• Task item
Please restate every line below exactly, without any pictures.

Given data Block Start

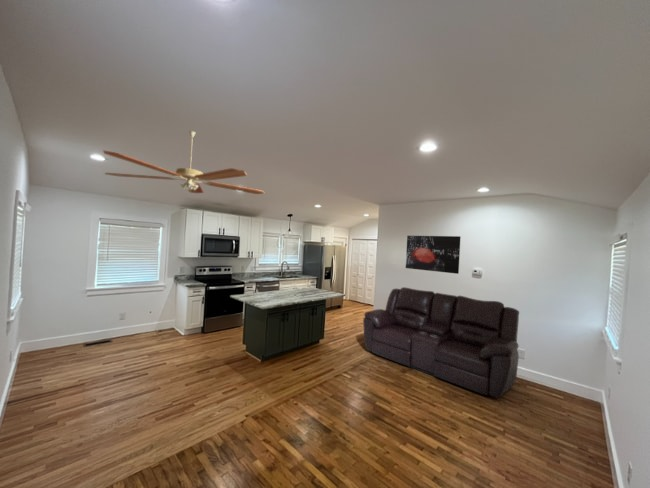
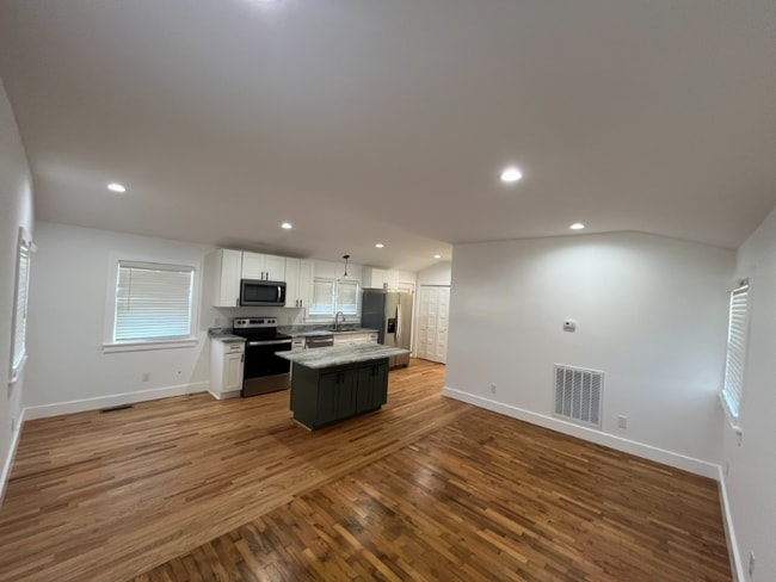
- ceiling fan [102,130,266,195]
- sofa [362,286,520,399]
- wall art [405,235,462,275]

Given data Block End

• Expected answer
- ceiling fan [102,130,266,195]
- sofa [362,286,520,399]
- wall art [405,235,462,275]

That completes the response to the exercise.